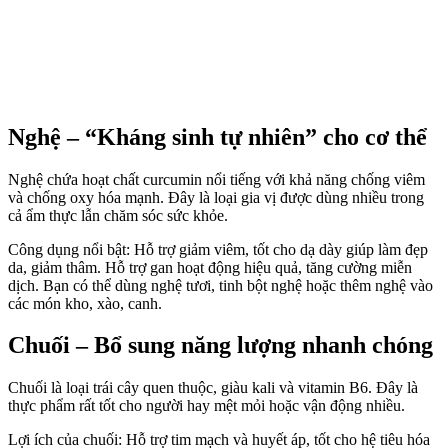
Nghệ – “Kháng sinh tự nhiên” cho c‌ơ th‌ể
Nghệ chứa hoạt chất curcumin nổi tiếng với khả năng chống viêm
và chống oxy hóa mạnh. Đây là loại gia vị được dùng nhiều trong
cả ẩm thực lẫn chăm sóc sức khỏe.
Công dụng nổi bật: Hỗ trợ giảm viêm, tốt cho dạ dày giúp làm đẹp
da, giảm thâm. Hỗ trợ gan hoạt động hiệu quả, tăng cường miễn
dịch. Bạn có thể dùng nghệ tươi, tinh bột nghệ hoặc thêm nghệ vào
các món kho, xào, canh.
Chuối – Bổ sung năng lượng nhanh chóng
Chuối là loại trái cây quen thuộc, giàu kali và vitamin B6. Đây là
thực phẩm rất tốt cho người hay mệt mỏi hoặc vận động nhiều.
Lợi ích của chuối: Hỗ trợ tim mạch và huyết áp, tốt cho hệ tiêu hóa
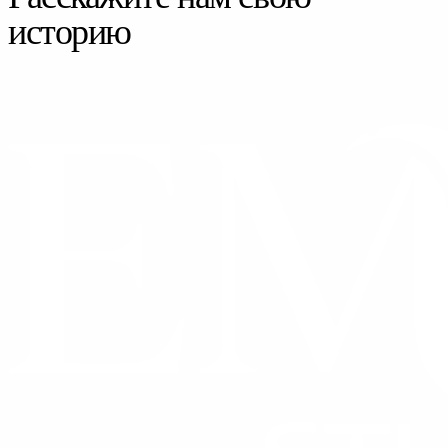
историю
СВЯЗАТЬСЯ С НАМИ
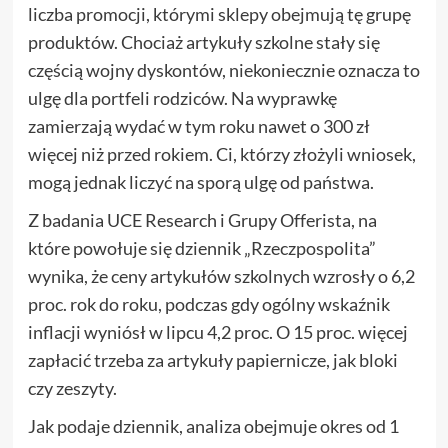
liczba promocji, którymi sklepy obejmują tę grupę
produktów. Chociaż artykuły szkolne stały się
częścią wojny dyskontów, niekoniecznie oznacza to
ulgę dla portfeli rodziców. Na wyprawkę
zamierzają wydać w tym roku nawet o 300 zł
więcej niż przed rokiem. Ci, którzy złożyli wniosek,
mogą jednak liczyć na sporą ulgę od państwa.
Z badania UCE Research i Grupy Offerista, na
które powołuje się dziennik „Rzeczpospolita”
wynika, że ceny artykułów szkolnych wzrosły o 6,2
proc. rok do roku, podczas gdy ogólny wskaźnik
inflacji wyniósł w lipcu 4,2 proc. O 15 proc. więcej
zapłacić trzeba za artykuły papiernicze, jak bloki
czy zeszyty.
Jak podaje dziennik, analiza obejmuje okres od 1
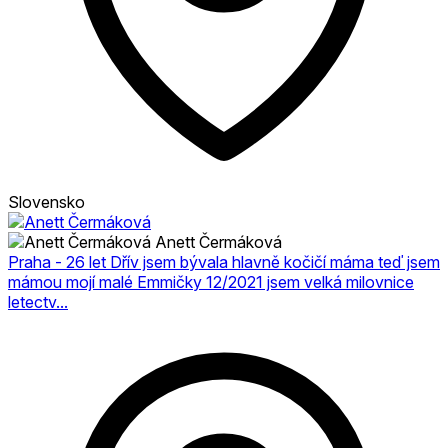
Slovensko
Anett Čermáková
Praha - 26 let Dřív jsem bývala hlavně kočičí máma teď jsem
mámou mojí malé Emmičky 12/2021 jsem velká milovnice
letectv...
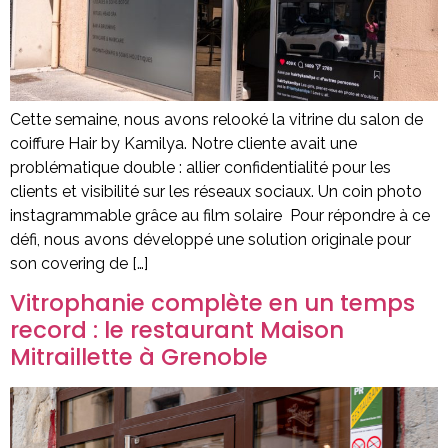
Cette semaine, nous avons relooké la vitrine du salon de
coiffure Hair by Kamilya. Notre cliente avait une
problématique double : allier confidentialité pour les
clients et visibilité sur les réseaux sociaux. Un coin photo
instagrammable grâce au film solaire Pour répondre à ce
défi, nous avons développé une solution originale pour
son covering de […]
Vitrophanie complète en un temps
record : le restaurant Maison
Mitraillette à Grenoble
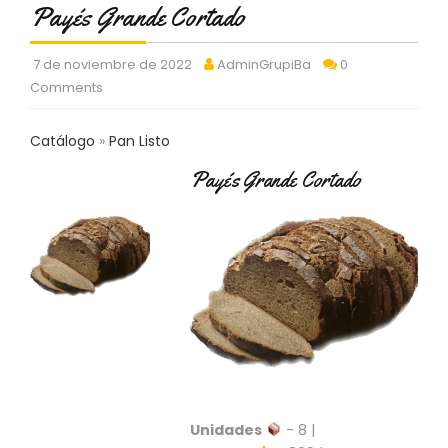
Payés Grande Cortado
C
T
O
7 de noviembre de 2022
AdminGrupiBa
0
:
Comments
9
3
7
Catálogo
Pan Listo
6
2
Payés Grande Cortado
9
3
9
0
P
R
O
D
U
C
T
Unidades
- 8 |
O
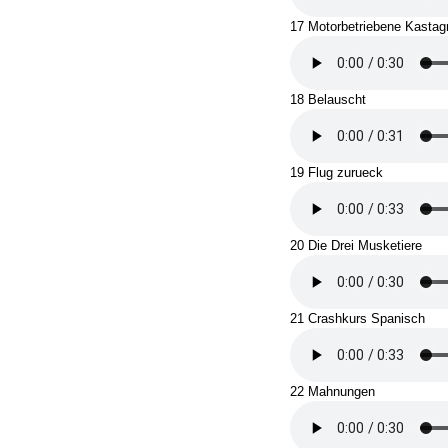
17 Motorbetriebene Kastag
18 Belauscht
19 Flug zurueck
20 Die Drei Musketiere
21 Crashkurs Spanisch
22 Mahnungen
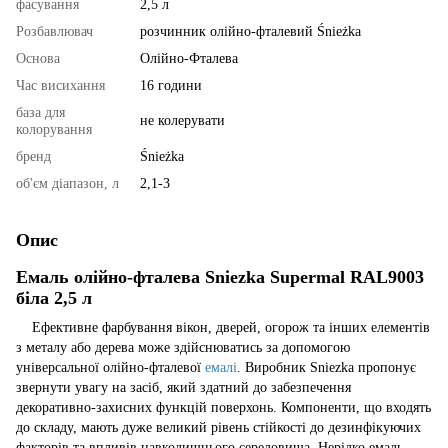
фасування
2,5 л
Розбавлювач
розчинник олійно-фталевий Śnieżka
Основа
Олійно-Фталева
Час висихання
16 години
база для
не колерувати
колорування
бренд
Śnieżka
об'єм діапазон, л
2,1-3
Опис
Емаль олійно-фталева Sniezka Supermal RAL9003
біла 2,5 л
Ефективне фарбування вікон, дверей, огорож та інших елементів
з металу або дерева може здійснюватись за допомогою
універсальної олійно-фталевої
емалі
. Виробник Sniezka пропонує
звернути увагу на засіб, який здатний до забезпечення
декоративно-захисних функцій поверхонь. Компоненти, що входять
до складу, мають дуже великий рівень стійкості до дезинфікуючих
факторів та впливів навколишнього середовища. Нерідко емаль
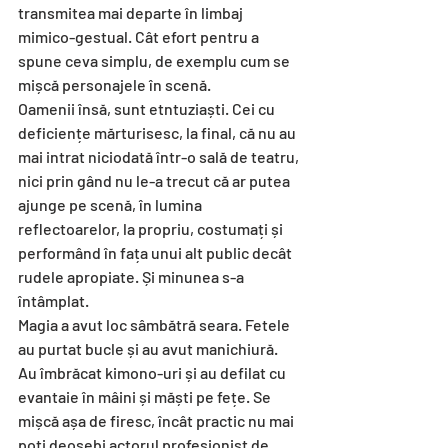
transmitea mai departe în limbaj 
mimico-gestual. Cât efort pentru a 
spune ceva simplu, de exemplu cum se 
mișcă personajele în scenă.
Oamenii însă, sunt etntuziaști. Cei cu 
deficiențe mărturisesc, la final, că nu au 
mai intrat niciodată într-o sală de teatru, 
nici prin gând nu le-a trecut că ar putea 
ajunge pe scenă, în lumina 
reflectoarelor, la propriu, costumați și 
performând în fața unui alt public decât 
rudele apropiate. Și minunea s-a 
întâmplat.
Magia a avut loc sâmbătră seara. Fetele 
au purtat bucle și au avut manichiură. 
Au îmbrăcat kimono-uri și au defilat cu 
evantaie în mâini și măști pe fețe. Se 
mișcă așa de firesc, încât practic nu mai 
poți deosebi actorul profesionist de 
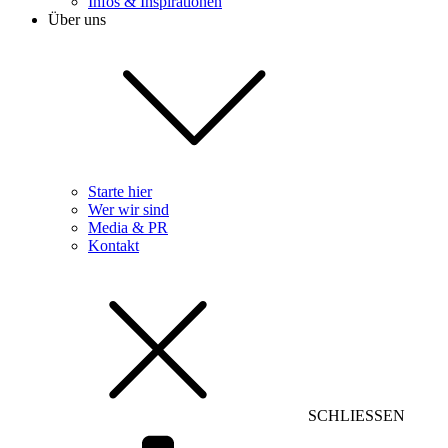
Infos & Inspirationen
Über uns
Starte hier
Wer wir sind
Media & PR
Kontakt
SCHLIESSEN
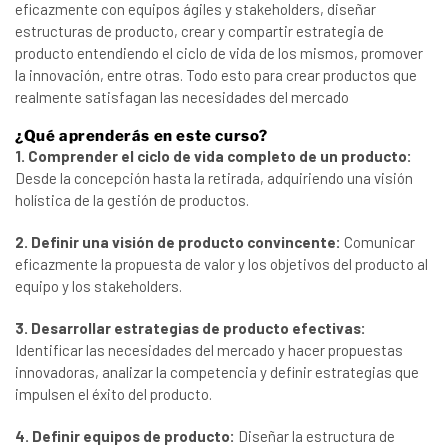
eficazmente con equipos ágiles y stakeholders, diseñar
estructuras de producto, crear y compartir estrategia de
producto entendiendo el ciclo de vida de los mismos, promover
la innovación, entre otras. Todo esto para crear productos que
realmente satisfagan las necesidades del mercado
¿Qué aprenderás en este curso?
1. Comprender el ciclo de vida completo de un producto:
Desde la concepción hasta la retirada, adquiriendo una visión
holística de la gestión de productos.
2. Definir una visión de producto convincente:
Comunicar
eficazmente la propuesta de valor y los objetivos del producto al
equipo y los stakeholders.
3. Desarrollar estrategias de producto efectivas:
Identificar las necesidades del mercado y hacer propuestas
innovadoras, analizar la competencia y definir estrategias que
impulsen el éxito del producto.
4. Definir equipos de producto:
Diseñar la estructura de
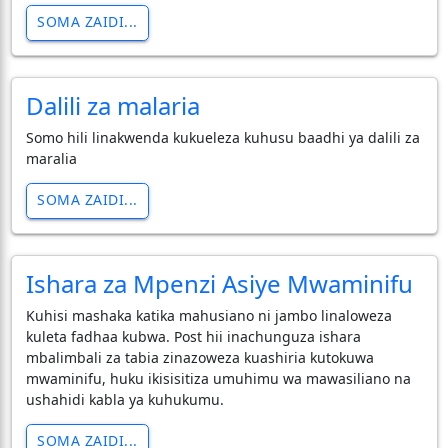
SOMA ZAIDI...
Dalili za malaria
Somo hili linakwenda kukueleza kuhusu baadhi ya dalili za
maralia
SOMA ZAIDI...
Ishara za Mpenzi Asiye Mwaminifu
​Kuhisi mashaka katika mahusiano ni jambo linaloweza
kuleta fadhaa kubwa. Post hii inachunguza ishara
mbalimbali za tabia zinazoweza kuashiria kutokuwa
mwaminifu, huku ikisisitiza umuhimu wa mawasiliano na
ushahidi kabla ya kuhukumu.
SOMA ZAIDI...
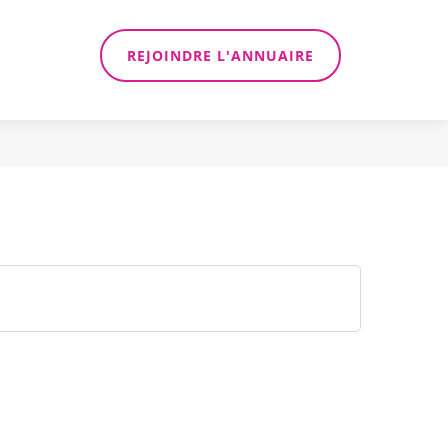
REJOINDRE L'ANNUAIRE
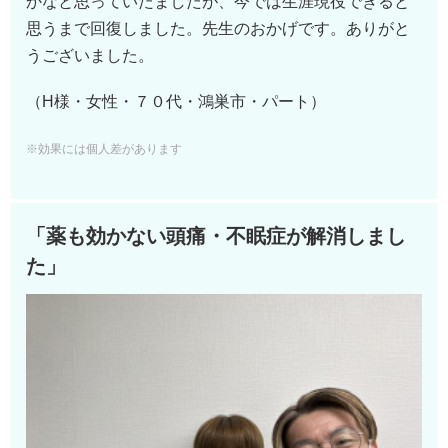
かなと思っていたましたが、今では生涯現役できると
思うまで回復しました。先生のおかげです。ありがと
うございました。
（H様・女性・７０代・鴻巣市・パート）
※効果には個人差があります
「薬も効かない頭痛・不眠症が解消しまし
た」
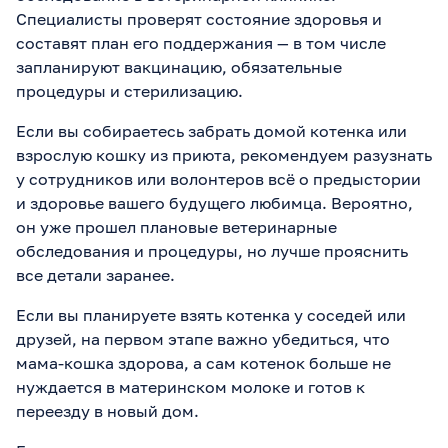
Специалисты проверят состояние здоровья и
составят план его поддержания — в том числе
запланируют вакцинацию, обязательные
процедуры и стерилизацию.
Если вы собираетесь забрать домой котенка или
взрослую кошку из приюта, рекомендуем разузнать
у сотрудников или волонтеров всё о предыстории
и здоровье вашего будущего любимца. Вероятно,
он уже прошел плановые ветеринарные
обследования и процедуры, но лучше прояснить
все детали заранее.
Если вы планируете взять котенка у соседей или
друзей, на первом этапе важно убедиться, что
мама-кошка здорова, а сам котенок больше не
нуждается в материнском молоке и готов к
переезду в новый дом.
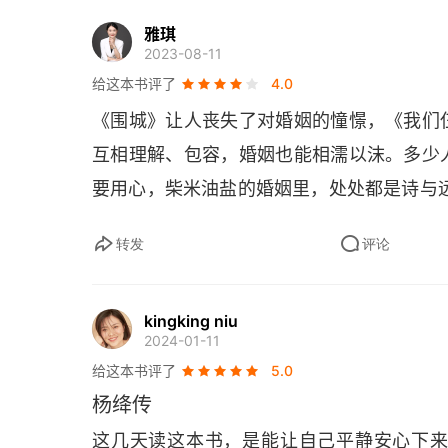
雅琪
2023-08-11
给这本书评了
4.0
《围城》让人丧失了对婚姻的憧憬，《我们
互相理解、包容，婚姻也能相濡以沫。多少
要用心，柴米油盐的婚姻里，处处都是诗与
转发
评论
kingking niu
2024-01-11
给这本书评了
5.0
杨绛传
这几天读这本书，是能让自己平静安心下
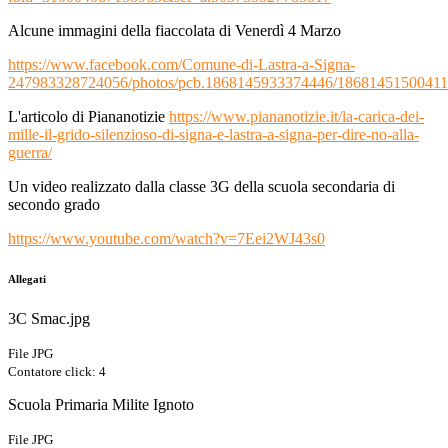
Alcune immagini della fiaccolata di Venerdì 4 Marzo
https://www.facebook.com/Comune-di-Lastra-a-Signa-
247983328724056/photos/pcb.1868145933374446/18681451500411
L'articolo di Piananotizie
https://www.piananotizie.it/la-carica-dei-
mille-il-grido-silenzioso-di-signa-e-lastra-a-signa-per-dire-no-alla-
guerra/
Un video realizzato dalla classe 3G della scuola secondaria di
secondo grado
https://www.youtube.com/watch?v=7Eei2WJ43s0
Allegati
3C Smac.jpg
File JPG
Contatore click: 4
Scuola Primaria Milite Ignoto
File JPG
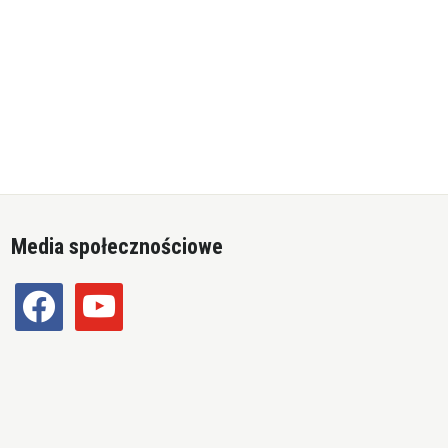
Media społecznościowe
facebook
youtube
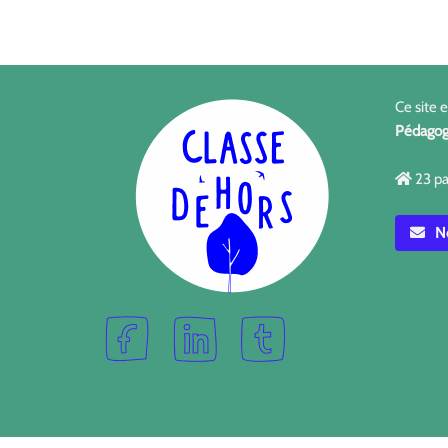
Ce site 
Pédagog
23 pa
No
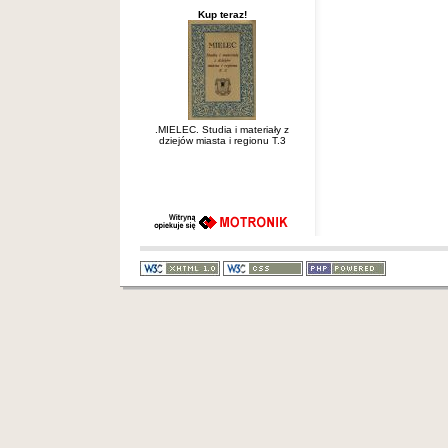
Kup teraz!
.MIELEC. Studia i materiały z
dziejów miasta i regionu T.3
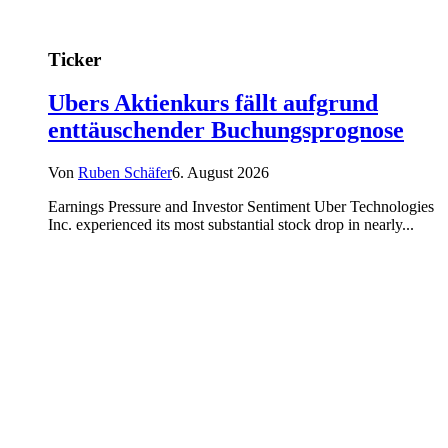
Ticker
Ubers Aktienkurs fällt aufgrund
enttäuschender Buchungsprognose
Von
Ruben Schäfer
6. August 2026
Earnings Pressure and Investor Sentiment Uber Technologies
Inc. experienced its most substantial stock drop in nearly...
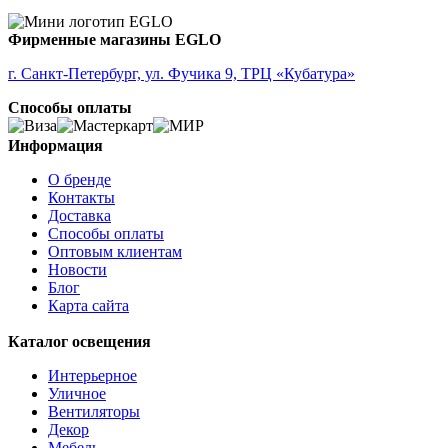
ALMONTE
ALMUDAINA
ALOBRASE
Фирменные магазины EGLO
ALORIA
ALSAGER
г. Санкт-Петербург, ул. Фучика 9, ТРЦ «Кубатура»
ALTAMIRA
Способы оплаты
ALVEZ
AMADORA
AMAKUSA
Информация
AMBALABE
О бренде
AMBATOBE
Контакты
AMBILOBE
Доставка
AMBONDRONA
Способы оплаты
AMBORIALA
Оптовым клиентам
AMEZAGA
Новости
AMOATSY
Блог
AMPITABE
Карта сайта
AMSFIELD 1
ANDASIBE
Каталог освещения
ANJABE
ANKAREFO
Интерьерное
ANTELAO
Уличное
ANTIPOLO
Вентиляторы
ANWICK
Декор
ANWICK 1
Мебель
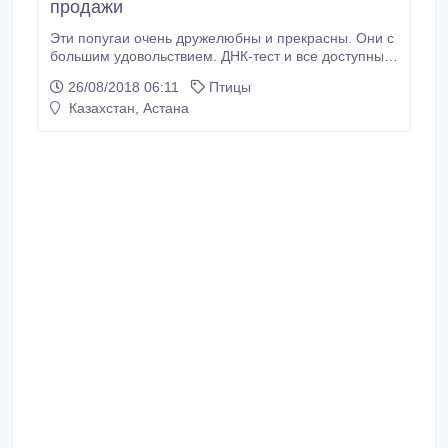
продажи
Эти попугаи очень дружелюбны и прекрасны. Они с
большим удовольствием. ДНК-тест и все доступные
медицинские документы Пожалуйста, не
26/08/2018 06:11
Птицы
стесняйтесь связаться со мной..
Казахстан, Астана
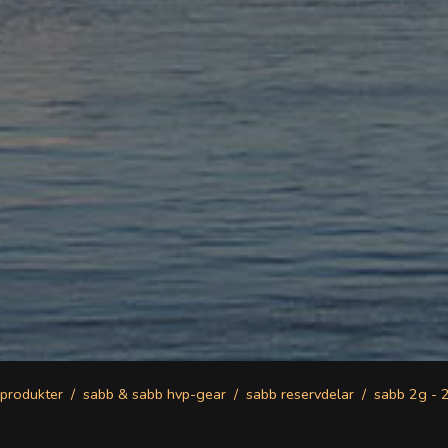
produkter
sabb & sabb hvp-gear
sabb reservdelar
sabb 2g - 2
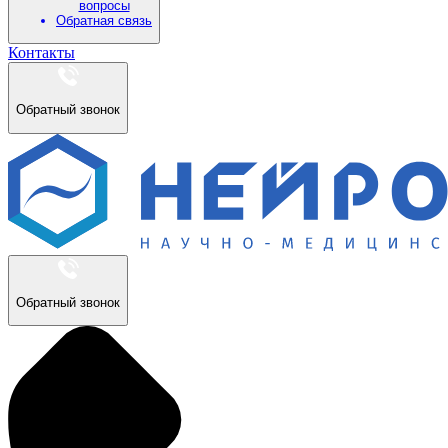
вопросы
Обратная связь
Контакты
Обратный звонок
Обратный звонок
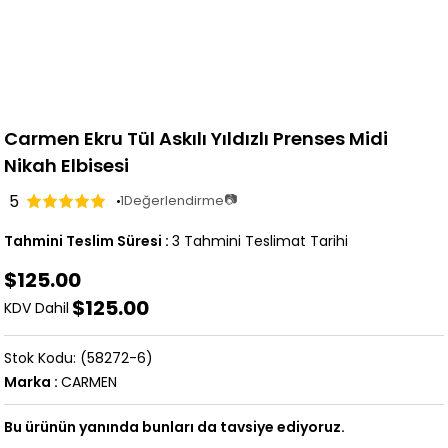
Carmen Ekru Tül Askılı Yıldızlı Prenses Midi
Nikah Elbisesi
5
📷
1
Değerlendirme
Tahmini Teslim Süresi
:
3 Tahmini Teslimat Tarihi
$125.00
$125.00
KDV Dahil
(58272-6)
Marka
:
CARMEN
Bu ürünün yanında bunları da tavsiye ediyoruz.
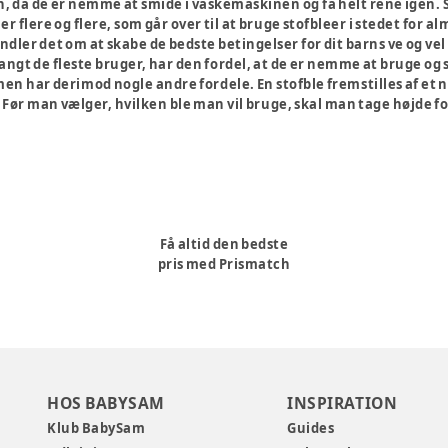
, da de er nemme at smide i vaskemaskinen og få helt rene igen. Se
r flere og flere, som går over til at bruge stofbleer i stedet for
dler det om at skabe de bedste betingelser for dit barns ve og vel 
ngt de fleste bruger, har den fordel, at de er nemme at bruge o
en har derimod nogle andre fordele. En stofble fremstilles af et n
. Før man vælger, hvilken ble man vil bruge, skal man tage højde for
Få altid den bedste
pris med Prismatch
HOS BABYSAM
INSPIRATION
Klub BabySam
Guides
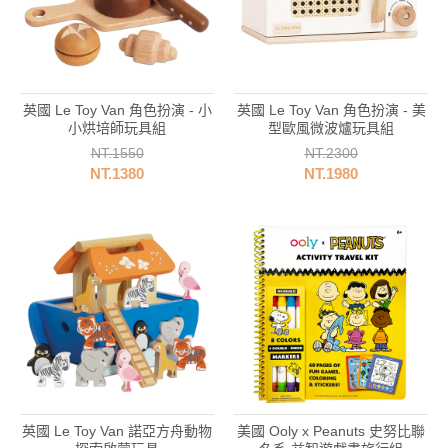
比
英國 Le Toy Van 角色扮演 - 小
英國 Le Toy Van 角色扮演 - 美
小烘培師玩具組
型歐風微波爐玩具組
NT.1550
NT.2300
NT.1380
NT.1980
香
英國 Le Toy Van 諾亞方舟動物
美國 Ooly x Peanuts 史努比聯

Alıştırma amacı:
Malzemede "Специалисты проверят состояние здоровья и" içeren satırdan "这几天读这本书，是能让自己平静安心下" içeren satıra kadar uzanan bölümü, "котенка" yerine "щенка" koyarak ve geri kalan her şeyi aynen bırakarak yeniden yazar mısınız? Resimleri cevaba almayın.

Cevap alanı:
Специалисты проверят состояние здоровья и
составят план его поддержания — в том числе
запланируют вакцинацию, обязательные
процедуры и стерилизацию.
Если вы собираетесь забрать домой щенка или
взрослую кошку из приюта, рекомендуем разузнать
у сотрудников или волонтеров всё о предыстории
и здоровье вашего будущего любимца. Вероятно,
он уже прошел плановые ветеринарные
обследования и процедуры, но лучше прояснить
все детали заранее.
Если вы планируете взять щенка у соседей или
друзей, на первом этапе важно убедиться, что
мама-кошка здорова, а сам котенок больше не
нуждается в материнском молоке и готов к
переезду в новый дом.
雅琪
2023-08-11
给这本书评了
4.0
《围城》让人丧失了对婚姻的憧憬，《我们
互相理解、包容，婚姻也能相濡以沫。多少
要用心，柴米油盐的婚姻里，处处都是诗与
转发
评论
kingking niu
2024-01-11
给这本书评了
5.0
杨绛传
这几天读这本书，是能让自己平静安心下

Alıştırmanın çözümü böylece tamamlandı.